* **SET TASKS**
(a) Using the storage transcript excerpt, explain why disk-based deduplicating backup systems could take in data faster than they could return it.
(b) Put the rows into a Markdown table with the columns No. and Line, starting at the first row and stopping after the line that contains "sharpen: radius 0.983, amount 0.613". Number each line and leave out blank lines.

* **PAGE EXCERPT**
- - - - -

So the backend has both SSDs and QLC.

Howard:

What has SCM sort of storage class memory SSDs, and that can be

Howard:

Optane or and it has low end QLC SSDs.

Prasanna:

So

curtis:

And the, the, yeah the, storage class memory is what's

curtis:

holding the metadata and the

curtis:

QLC is, what's holding the data.

Howard:

Primarily.

Howard:

It's also used as a write buffer.

curtis:

Okay.

curtis:

Okay.

Howard:

So writes come into the storage class memory and get mirrored to two

Howard:

different SCM SSDs and then get ACKd.

Howard:

And then the migration from SCM to QLC happens after the act.

Howard:

So we have more time to do things like compress more fully.

curtis:

This is a very different game than.

curtis:

This idea of all of the front end nodes, being able to mount the entire

Howard:

Yes.

curtis:

the background

Howard:

Yeah.

Howard:

We we eliminate the whole concept of ownership and all the

Howard:

complexity that, that creates.

Howard:

And now I'm going to blow your mind because when I say the metadata is in

Howard:

the SCM, I don't mean just the element store metadata, the metadata for our

Howard:

merged file system object store, but also the data reduction metadata.

Howard:

And so when you add another enclosure to the cluster, you add more SCM, which

Howard:

means you add more room for that metadata.

Howard:

So regardless of the size of cluster, the cluster is one data reduction realm

Howard:

across tens or hundreds of petabytes.

Prasanna:

Because everything's looks like one cluster, if you will, or one system.

Howard:

right.

Howard:

And, we don't have to hold the data deduplication hash

Howard:

table in memory any place.

Howard:

It's all in SCM where it's fast enough we don't need that.

Howard:

So we don't have the limitations of how big a deduplication realm can be

Howard:

that most deduplication systems have.

curtis:

right.

curtis:

They typically top out around a a petabyte or so, and then you

curtis:

can't get any bigger than that.

curtis:

I don't know where to start on my questions!

Howard:

so from that, from the backup point of view, we're discovering that

Howard:

the customers are starting to demand higher restore speeds that traditionally

Howard:

all a customer worried about when they were picking the storage for their

Howard:

backups was it fast enough that I can make my backup within the window?

Howard:

And so we got systems like Data Domain and other disk based deduplicating systems,

Howard:

where there was a big write read asymmetry where you could write data faster to

Howard:

them than you could read data from them.

Howard:

Because reading data that caused the system to rehydrate turned

Howard:

sequential IO into random IO.

Howard:

And they had disks on the backend.

Howard:

And as disk drives have gotten bigger, this has gotten worse

Howard:

because a 20 terabyte disk drive today delivers exactly the same

Howard:

number of IOPS that a one terabyte disc drive delivered 10 years ago.

Howard:

So now 20 terabytes of data gets a 20th as many IOPS.

Howard:

And so you discover, yes, it takes me eight hours to back this up.

Howard:

It takes me 82 hours to restore it

Howard:

and

curtis:

Yeah.

- - - - -

* **SUPPLIED RECORDS**
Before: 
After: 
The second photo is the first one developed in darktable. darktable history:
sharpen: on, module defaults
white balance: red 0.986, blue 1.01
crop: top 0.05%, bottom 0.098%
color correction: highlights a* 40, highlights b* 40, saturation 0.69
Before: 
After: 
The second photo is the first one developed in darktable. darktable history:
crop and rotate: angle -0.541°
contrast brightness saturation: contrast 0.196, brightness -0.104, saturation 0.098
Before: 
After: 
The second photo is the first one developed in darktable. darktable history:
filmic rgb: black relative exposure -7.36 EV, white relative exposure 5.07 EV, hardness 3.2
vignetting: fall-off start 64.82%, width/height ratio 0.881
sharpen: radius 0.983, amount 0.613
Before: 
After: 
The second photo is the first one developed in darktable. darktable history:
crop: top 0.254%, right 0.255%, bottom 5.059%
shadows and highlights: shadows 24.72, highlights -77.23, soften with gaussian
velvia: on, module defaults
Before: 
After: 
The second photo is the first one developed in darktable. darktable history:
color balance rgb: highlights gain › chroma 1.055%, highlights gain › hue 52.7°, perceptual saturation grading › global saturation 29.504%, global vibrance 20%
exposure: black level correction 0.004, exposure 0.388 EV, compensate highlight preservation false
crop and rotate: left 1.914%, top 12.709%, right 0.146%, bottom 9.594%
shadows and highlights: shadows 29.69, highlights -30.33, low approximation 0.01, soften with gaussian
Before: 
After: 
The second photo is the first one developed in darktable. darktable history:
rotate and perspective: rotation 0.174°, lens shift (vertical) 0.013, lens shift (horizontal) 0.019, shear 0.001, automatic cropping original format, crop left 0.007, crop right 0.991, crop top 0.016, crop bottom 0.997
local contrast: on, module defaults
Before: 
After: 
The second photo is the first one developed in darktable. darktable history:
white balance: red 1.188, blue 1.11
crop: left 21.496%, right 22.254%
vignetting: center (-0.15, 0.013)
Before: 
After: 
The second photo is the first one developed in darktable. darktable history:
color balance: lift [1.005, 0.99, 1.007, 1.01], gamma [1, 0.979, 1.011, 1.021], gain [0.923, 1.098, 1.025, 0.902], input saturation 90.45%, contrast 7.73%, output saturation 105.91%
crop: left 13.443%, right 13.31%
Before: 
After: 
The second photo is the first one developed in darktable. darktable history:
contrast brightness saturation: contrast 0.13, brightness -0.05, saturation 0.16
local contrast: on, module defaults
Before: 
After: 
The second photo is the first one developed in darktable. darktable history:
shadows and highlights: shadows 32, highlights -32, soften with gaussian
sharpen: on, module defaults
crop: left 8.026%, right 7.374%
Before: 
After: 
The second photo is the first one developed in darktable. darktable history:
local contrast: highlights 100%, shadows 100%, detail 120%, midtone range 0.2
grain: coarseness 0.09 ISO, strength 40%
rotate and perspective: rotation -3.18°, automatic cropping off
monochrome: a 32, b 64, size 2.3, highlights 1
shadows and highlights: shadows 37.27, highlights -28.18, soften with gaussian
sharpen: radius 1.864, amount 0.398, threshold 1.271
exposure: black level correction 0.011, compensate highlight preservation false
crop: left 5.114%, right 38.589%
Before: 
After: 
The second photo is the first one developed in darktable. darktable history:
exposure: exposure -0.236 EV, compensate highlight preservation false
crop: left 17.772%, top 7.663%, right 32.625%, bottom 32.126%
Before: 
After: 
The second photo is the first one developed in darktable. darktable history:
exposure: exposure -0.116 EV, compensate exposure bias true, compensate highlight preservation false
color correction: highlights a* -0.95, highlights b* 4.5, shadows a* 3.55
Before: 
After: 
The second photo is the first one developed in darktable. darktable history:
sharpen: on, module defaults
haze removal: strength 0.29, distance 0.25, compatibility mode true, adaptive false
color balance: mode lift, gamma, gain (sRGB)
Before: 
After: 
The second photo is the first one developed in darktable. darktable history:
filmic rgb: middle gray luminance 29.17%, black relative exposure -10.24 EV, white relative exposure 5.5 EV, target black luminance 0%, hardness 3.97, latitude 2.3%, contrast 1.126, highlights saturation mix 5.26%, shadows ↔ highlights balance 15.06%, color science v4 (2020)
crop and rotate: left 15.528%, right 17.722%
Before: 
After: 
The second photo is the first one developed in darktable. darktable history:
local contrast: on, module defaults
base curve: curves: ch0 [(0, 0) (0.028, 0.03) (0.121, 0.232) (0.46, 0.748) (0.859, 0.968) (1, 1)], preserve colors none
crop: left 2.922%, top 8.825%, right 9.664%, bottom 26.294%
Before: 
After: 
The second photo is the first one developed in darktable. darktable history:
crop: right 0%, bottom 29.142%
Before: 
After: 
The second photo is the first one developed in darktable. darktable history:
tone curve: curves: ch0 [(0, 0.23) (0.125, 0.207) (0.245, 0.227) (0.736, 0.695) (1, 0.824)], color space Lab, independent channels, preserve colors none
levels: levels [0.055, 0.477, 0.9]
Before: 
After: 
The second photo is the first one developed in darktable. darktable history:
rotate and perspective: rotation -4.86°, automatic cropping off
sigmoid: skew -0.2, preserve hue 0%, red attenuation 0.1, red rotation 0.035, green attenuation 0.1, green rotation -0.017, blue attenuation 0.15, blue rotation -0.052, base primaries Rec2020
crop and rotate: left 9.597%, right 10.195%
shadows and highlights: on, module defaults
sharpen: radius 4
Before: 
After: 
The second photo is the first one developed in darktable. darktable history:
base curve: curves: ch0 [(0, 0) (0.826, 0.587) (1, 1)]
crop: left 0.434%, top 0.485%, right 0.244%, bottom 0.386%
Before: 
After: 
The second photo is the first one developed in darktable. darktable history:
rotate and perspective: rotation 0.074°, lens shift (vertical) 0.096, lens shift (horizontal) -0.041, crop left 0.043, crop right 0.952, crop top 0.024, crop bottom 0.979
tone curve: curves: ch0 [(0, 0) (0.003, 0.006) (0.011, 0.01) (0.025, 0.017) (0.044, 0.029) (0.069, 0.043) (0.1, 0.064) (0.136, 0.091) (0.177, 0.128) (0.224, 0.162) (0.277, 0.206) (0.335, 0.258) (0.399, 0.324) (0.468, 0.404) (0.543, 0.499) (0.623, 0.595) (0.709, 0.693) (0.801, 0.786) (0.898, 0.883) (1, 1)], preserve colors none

- - - - -

* **THE SOLUTIONS**
(a) Reading data made these systems rehydrate it, which turned sequential IO into random IO, and they had disks on the back end. The excerpt adds that this has worsened as drives grew, because a 20 terabyte drive delivers the same IOPS as a one terabyte drive did 10 years ago.

(b)
| No. | Line |
|---|---|
| 1 | Before:  |
| 2 | After:  |
| 3 | The second photo is the first one developed in darktable. darktable history: |
| 4 | sharpen: on, module defaults |
| 5 | white balance: red 0.986, blue 1.01 |
| 6 | crop: top 0.05%, bottom 0.098% |
| 7 | color correction: highlights a* 40, highlights b* 40, saturation 0.69 |
| 8 | Before:  |
| 9 | After:  |
| 10 | The second photo is the first one developed in darktable. darktable history: |
| 11 | crop and rotate: angle -0.541° |
| 12 | contrast brightness saturation: contrast 0.196, brightness -0.104, saturation 0.098 |
| 13 | Before:  |
| 14 | After:  |
| 15 | The second photo is the first one developed in darktable. darktable history: |
| 16 | filmic rgb: black relative exposure -7.36 EV, white relative exposure 5.07 EV, hardness 3.2 |
| 17 | vignetting: fall-off start 64.82%, width/height ratio 0.881 |
| 18 | sharpen: radius 0.983, amount 0.613 |